# Aerial assult



## rtoney (Apr 20, 2011)

I am sure for the older beekeepers you have seen this but it was my first Aerial assult to witness. My bees were attacked by a dragonfly the other night, in mid air the dragonfly captured a bee and off he went to a branch to feast. I have since noticed it a couple more times.
I may have to break out the 50 cal to stem the assults.


----------



## hemichuck (Oct 27, 2009)

****,A 50 cal, how big are them dragonflys out in Mo.?


----------



## rtoney (Apr 20, 2011)

I would have to show you in the show me state, maybe a fly swatter would be more appropriate.


----------



## Stephen (Mar 2, 2011)

I've got a problem with dragonflies also. In the morning and late evening I can look up into the sky above the hives and see 10-15 or so just zipping back and forth about 20-30 feet up just waiting for a high flying bee to come by. Haven't seen any down low yet by the hives though. I keep an old tennis racket by the hives for just such an insect. I haven't gotten a dragonfly with it yet but it does a number on those big hornets.


----------



## beyondthesidewalks (Dec 1, 2007)

I have the same problems with waspsand dragonflies. They don't seem to do enough damage to warrant any response on my part.


----------



## rtoney (Apr 20, 2011)

More then likely I will not shoot them with a 50 cal. it was just a first for me and happened right at the hive while I was watching the bees. Never thought of the bees having such predators.


----------



## AmericasBeekeeper (Jan 24, 2010)

By ass-ult are you inferring some anal assault?


----------



## rtoney (Apr 20, 2011)

My mind does not work in that direction, to bad some do.


----------



## naturaledge (Apr 27, 2011)

last year was my first year and I saw plenty of dragon flies eating bees and I saw a bee sting a dragon fly and knock it to the ground and it dropped the bee, they have to catch them just right , had one land on my chest as it was eating a bee ,i would never kill a dragon fly there to pretty and they eat a lot of unwanted bugs


----------



## arthurw (May 10, 2011)

are you THAT good a shot that you could hit a moving dragonfly w/ a 50 calibur? If so, I'll stay out of your neighborhood!


----------



## rtoney (Apr 20, 2011)

It would more of hoping they would fly into the bullet, you know the bigger the bullet the better chance of *them* getting in it's way.


----------



## Liberty Nut (Dec 30, 2010)

arthurw said:


> are you THAT good a shot that you could hit a moving dragonfly w/ a 50 calibur? If so, I'll stay out of your neighborhood!

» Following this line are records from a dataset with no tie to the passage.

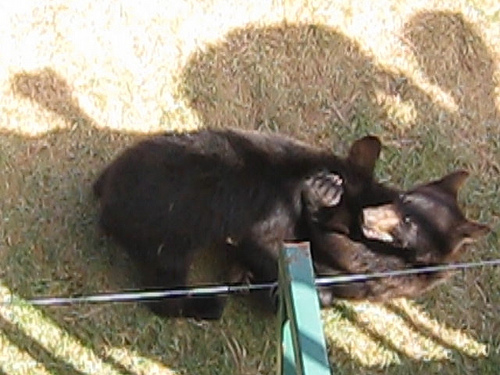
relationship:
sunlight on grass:
[258, 15, 499, 118] [36, 13, 494, 180]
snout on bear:
[358, 199, 398, 245] [94, 111, 476, 313]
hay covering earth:
[291, 25, 437, 110] [78, 38, 462, 108]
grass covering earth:
[13, 323, 153, 372] [78, 38, 462, 108]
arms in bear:
[269, 150, 348, 236] [94, 123, 491, 320]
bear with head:
[94, 123, 491, 320] [352, 148, 475, 312]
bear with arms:
[94, 123, 491, 320] [269, 150, 348, 236]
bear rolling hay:
[94, 111, 476, 313] [107, 42, 346, 106]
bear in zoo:
[94, 111, 476, 313] [5, 3, 473, 367]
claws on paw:
[299, 157, 354, 210] [196, 284, 233, 327]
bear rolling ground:
[94, 123, 491, 320] [74, 17, 393, 98]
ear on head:
[432, 160, 484, 229] [376, 157, 480, 293]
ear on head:
[351, 133, 388, 165] [315, 143, 411, 267]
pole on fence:
[278, 242, 330, 364] [2, 275, 290, 301]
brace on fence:
[267, 241, 330, 375] [275, 241, 332, 371]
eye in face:
[398, 193, 414, 238] [361, 189, 470, 256]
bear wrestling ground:
[94, 123, 491, 320] [112, 24, 388, 99]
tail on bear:
[81, 165, 128, 213] [94, 123, 491, 320]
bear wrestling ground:
[94, 123, 491, 320] [22, 20, 397, 124]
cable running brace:
[0, 258, 473, 320] [267, 241, 326, 372]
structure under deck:
[265, 318, 334, 365] [10, 264, 250, 310]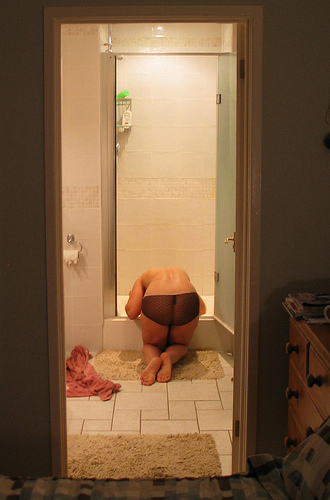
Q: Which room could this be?
A: It is a bathroom.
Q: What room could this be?
A: It is a bathroom.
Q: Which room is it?
A: It is a bathroom.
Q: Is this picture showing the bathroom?
A: Yes, it is showing the bathroom.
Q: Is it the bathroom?
A: Yes, it is the bathroom.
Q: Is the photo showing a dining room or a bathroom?
A: It is showing a bathroom.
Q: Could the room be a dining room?
A: No, it is a bathroom.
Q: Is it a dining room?
A: No, it is a bathroom.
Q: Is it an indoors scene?
A: Yes, it is indoors.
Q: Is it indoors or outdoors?
A: It is indoors.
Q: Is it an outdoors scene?
A: No, it is indoors.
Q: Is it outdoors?
A: No, it is indoors.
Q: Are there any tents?
A: No, there are no tents.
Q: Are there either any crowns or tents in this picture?
A: No, there are no tents or crowns.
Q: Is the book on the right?
A: Yes, the book is on the right of the image.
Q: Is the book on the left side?
A: No, the book is on the right of the image.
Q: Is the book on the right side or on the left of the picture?
A: The book is on the right of the image.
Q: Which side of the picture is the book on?
A: The book is on the right of the image.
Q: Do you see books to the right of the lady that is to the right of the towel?
A: Yes, there is a book to the right of the lady.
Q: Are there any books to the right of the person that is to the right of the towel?
A: Yes, there is a book to the right of the lady.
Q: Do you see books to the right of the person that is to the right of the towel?
A: Yes, there is a book to the right of the lady.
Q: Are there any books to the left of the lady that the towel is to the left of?
A: No, the book is to the right of the lady.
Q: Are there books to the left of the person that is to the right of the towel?
A: No, the book is to the right of the lady.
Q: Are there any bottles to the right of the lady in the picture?
A: No, there is a book to the right of the lady.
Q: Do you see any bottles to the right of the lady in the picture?
A: No, there is a book to the right of the lady.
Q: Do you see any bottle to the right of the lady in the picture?
A: No, there is a book to the right of the lady.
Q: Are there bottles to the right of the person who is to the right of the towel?
A: No, there is a book to the right of the lady.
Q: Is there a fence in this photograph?
A: No, there are no fences.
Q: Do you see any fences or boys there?
A: No, there are no fences or boys.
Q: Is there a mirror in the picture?
A: No, there are no mirrors.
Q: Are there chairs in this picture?
A: No, there are no chairs.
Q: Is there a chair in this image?
A: No, there are no chairs.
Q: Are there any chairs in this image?
A: No, there are no chairs.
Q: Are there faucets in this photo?
A: No, there are no faucets.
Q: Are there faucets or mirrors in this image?
A: No, there are no faucets or mirrors.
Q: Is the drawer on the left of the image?
A: No, the drawer is on the right of the image.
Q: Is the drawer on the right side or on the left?
A: The drawer is on the right of the image.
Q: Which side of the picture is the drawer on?
A: The drawer is on the right of the image.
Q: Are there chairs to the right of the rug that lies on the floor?
A: No, there is a drawer to the right of the rug.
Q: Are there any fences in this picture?
A: No, there are no fences.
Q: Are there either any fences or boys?
A: No, there are no fences or boys.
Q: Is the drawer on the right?
A: Yes, the drawer is on the right of the image.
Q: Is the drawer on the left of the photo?
A: No, the drawer is on the right of the image.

Relax - as long as you don't molest his bees.........


----------



## JakeDatc (Apr 19, 2010)

arthurw said:


> are you THAT good a shot that you could hit a moving dragonfly w/ a 50 calibur? If so, I'll stay out of your neighborhood!


It's not his neighborhood you need to worry about, it's the one 2 miles away. 50 cal will go through an engine block.. dragon fly doesn't really have much resistance


----------



## Kazzandra (Jul 7, 2010)

I can't imagine this being such a large problem that it would need to be controlled. You have 30-50 thousand bees per hive. How many does a dragonfly eat over it's life time? I can't imagine it being a high number. 
There may be a bit of a loss in productivity as the bees try to control the assault, but I can't imagine it would be, again, enough to control.
Dragonflies are beneficial insects, just like bees.


----------



## lavert5 (Mar 6, 2011)

Dragonflies eat a lot more mosquito's than they do bee's


----------



## dputnam (Jun 13, 2011)

Yesterday I saw a yellow jacket intercept a honeybee and bring it down to the ground. It then proceeded to section it and flew away with the forebody. It came back a few minutes later for the abdomen. Pretty amazing.


----------



## Bee Bliss (Jun 9, 2010)

Where it becomes a problem real fast is if a dragonfly captures a queen returning from her mating flight. I have seen as many as 8 dragonflies flying above the hive.


----------



## Sherillynn (Apr 17, 2011)

I haven't witnessed the dragonfly assaults yet but I am sure it is a sight to behold. It must sort of be like National Geographic unwinding right in front of you.


----------



## rtoney (Apr 20, 2011)

This has been interesting to say the least. I did not know bees had some many natural predators or that Dragonflies would eat mosquitos. In the evenings there will be a couple of Dragonflies over head scoping out there next meal. Oh and by the way I don't really have a 50 caliber it would be fun to have one in the back yard though.


----------